◆ **提示文**
プロ野球日本シリーズが行われているが、昨日までの勝敗は巨人の○●○●○と、見事に勝敗が交互につながり、一度も連勝連敗がない。これまで4戦目まで勝敗が交互となったことは5回あったが、過去5回はいずれも4戦目勝利チームが5戦目にも勝って連勝しており、5戦目まで勝敗交互は日本シリーズ新記録である。
私は以前に日本シリーズの勝敗を数学の題材として中高生に紹介したことがあり、今回は3戦目くらいからこの記録を意識していた。「3連敗のあと4連勝」というケースは3回(うち1回は初戦引き分けの後)あったのに対して、これまで「すべて勝敗が交互」ということはなかったわけで、このことから、「日本シリーズでは勝敗は勢いで決まりやすい」というようなことが数学的にどう言えるのかということを考察したのである。
両リーグを代表するチームの対戦ゆえ、基本的な勝率は1/2とし、引き分けは考えないこととしよう。すると、「3連敗のあと4連勝」も「すべて勝敗が交互」も確率は、(1/2)^6=1/64となり、それぞれ64年に1回くらいの確率で発生することになる。過去59年間で「すべて勝敗が交互」が起こらなかったことについてはなんとも言い難いが、、「3連敗のあと4連勝」が59回中3回もあったということは「けっこう多い」と言えるだろう。

◆ **データ抜粋**
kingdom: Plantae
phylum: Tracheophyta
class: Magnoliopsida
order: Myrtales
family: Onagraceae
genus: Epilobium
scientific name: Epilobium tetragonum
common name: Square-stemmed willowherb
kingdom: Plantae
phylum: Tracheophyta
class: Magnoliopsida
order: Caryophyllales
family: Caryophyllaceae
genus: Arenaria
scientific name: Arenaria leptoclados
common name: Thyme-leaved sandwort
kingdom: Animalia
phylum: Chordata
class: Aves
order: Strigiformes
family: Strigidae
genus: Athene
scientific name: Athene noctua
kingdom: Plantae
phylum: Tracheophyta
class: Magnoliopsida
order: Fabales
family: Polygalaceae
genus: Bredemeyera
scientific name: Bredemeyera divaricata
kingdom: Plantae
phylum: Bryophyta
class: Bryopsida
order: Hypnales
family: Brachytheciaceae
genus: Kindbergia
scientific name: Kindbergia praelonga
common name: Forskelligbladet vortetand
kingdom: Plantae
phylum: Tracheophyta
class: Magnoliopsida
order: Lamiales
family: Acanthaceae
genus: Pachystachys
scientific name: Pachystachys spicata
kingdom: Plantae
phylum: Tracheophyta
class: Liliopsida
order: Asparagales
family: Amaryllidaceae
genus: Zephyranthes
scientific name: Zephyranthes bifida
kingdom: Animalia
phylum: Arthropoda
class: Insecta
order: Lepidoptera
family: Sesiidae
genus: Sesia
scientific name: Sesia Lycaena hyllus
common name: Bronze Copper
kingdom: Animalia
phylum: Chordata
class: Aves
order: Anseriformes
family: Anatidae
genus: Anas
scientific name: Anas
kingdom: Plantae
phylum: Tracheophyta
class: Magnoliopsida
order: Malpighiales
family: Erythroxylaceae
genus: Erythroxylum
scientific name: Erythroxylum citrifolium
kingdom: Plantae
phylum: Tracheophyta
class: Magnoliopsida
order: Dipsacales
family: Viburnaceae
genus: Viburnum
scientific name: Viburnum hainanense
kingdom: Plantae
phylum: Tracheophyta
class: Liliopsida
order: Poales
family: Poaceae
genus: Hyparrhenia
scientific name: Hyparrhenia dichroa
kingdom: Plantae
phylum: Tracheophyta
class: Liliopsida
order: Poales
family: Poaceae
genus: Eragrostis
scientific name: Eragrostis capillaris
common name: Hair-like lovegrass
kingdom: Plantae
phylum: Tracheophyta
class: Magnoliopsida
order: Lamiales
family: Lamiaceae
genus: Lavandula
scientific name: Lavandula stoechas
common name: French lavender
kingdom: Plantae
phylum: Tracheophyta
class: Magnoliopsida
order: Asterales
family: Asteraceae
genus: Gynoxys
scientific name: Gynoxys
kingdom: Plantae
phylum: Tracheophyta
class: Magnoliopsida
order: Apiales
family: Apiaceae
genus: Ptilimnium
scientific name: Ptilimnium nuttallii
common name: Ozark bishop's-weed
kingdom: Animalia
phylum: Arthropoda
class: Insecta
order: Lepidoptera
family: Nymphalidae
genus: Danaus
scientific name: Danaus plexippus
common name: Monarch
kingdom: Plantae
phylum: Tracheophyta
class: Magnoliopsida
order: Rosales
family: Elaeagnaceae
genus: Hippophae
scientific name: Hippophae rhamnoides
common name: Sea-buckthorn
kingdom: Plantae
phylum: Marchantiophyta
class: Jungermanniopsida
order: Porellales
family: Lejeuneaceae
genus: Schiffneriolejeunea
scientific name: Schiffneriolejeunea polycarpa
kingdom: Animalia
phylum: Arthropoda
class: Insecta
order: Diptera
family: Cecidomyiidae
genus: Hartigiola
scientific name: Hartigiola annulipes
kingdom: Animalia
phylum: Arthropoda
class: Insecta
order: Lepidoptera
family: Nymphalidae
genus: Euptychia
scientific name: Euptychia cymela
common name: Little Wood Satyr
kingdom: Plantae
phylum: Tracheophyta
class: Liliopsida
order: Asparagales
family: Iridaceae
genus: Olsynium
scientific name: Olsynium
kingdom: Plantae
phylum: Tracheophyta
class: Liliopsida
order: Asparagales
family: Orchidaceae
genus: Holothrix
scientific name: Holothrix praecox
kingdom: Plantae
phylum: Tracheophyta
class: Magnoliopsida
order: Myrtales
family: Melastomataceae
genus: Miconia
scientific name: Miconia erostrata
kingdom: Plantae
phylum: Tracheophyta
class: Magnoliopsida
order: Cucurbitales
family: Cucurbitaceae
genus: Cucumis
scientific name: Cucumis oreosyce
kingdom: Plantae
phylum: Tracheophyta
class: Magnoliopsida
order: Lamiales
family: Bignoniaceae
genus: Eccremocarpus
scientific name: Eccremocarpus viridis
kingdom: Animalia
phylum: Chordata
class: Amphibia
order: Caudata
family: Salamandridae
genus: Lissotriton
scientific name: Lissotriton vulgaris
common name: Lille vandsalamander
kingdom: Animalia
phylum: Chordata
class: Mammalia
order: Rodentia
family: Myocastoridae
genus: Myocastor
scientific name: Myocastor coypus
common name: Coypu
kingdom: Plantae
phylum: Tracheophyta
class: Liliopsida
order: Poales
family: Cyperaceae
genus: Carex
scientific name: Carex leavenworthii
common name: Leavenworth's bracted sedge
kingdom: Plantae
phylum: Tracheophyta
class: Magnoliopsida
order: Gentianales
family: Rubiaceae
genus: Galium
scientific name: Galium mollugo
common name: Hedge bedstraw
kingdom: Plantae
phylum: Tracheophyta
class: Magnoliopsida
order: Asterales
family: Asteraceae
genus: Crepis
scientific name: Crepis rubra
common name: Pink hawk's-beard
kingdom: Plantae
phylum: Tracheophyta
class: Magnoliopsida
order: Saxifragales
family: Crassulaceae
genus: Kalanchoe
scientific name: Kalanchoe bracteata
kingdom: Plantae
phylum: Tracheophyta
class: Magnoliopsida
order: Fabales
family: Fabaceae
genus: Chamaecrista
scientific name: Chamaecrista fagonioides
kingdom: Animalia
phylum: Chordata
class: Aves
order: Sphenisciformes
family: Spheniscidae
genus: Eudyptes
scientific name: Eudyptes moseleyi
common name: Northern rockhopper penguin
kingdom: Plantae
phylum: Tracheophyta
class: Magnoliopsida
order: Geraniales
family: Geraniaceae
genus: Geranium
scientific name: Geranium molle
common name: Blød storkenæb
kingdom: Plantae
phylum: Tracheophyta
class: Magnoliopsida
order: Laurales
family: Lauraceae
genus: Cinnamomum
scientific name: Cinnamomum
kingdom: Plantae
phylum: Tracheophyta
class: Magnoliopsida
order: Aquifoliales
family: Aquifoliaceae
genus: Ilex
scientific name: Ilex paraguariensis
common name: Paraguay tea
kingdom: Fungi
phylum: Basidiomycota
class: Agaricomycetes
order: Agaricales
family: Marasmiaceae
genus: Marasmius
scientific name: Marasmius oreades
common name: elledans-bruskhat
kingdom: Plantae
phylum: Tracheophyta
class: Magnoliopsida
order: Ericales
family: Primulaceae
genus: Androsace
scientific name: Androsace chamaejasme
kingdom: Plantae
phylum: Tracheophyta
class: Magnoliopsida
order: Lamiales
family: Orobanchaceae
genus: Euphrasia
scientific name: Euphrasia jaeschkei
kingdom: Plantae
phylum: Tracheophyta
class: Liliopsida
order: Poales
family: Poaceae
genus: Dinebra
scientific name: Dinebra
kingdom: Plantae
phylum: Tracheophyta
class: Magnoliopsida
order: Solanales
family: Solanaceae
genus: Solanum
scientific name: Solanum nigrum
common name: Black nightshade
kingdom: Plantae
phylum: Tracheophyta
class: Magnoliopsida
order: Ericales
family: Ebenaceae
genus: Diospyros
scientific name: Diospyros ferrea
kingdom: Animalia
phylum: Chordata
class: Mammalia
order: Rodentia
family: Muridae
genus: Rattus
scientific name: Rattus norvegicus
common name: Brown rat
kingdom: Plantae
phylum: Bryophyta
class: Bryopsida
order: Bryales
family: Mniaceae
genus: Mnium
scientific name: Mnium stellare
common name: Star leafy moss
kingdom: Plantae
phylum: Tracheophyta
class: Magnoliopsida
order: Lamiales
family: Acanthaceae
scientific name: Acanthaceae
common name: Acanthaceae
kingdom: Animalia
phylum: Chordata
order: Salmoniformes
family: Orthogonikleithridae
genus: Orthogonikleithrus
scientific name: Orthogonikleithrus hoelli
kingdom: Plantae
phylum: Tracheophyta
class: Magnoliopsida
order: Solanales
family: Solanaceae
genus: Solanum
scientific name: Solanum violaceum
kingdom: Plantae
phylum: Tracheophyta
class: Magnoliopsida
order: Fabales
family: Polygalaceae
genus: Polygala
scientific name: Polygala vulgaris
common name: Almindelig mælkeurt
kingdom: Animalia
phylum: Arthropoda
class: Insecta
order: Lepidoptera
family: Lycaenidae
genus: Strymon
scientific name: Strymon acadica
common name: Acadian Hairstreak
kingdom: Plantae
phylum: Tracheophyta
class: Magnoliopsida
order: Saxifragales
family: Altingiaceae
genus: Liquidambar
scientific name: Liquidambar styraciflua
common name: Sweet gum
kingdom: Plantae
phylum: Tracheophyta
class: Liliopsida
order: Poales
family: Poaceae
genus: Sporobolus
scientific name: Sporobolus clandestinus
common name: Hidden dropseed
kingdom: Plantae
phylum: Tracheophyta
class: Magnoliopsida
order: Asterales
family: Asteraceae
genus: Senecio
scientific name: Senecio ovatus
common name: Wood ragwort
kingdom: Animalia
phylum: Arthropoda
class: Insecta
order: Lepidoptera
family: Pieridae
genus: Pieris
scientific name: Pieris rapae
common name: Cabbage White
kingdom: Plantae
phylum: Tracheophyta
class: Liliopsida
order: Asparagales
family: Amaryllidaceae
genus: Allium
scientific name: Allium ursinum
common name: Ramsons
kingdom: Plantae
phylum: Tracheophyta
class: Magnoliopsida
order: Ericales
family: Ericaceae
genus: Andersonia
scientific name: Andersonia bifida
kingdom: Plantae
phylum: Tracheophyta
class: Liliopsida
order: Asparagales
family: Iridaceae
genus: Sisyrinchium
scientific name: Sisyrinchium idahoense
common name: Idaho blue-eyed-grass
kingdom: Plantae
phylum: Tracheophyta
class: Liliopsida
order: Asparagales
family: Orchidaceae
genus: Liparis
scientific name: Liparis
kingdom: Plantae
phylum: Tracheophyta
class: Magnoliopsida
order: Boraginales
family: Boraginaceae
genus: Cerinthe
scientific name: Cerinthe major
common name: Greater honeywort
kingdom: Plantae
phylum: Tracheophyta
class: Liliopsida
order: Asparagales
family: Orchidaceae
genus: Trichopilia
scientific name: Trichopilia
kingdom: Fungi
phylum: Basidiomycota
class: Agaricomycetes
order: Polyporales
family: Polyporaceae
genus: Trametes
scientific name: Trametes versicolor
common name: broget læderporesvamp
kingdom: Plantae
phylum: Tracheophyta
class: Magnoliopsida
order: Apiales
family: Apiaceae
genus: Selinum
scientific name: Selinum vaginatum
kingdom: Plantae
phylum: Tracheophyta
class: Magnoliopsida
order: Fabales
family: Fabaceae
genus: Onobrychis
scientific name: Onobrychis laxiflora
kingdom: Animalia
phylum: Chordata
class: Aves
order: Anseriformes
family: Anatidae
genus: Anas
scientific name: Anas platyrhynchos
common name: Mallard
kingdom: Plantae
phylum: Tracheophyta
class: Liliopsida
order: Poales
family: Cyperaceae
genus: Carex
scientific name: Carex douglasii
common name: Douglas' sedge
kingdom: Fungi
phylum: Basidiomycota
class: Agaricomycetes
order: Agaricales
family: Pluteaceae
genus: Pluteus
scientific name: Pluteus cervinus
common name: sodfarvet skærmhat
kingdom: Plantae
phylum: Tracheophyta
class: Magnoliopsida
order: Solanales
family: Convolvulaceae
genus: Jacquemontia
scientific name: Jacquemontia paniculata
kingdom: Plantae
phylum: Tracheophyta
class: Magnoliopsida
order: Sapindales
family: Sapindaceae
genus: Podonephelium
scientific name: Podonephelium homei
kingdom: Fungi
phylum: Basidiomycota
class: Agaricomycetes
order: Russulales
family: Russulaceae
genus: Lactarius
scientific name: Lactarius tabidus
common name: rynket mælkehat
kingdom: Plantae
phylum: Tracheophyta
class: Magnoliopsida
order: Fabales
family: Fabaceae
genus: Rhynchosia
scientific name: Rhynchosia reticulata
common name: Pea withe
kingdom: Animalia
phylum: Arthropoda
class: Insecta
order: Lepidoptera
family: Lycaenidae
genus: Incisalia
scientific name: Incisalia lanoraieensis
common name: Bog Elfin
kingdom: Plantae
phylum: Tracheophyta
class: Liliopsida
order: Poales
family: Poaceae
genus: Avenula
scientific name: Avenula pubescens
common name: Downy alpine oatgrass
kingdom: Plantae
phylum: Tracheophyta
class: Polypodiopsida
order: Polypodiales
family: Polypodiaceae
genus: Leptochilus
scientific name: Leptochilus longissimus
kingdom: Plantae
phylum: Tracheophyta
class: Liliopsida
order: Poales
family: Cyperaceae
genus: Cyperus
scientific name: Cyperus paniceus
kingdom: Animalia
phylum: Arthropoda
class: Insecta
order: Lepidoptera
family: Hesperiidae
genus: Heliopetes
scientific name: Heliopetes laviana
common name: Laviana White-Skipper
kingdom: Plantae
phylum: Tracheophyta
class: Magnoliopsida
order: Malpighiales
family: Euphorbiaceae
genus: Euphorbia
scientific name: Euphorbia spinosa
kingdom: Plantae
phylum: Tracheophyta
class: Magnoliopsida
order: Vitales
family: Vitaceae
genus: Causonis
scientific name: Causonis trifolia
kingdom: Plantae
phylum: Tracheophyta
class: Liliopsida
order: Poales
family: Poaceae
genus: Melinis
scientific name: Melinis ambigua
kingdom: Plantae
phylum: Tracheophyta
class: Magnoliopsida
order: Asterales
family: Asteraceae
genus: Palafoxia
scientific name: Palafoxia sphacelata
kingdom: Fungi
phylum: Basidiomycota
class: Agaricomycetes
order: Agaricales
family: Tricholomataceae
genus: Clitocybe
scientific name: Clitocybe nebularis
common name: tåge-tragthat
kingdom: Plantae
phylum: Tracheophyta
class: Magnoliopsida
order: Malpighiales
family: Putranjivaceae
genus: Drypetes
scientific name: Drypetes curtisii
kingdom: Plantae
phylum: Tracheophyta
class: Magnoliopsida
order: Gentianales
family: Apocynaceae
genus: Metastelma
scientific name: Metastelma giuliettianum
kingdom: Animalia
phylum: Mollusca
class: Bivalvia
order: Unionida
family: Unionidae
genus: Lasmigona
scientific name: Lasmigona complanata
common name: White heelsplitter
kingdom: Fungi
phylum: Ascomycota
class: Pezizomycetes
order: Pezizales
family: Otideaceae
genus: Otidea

◆ **課題 1**
日本シリーズの勝敗を扱った提示文によると、過去に「3連敗のあと4連勝」というケースは何回ありましたか。
◆ **課題 2**
日本シリーズの勝敗を扱った提示文の続きを、最後の文の後から書いてください。

◆ **解答 1**
3回です(うち1回は初戦引き分けの後)。

◆ **解答 2**
ちなみに、確率1/64の事象が、n回起きる確率は、エクセルでの計算によればおよそ次のようになる。
(59回中n回起こる確率は、(1/64)^n*(63/64)^(59-n)*COMBIN(59,n)で求められる。)
0回 0.395
1回 0.370 (1回以下 0.764)
2回 0.170 (2回以下 0.935)
3回 0.051 (3回以下 0.986)
4回 0.011 (4回以下 0.998)
このことからも、上の結論が支持される。ただし、確率1/64の事象が59回中3回以上起こる確率は約6.5%あるので、「3連敗のあと4連勝」は「確率1/64より高い確率で生じている」とまでは言えないこともわかる。
さて、明日以降、日本シリーズはどうなりますことやら。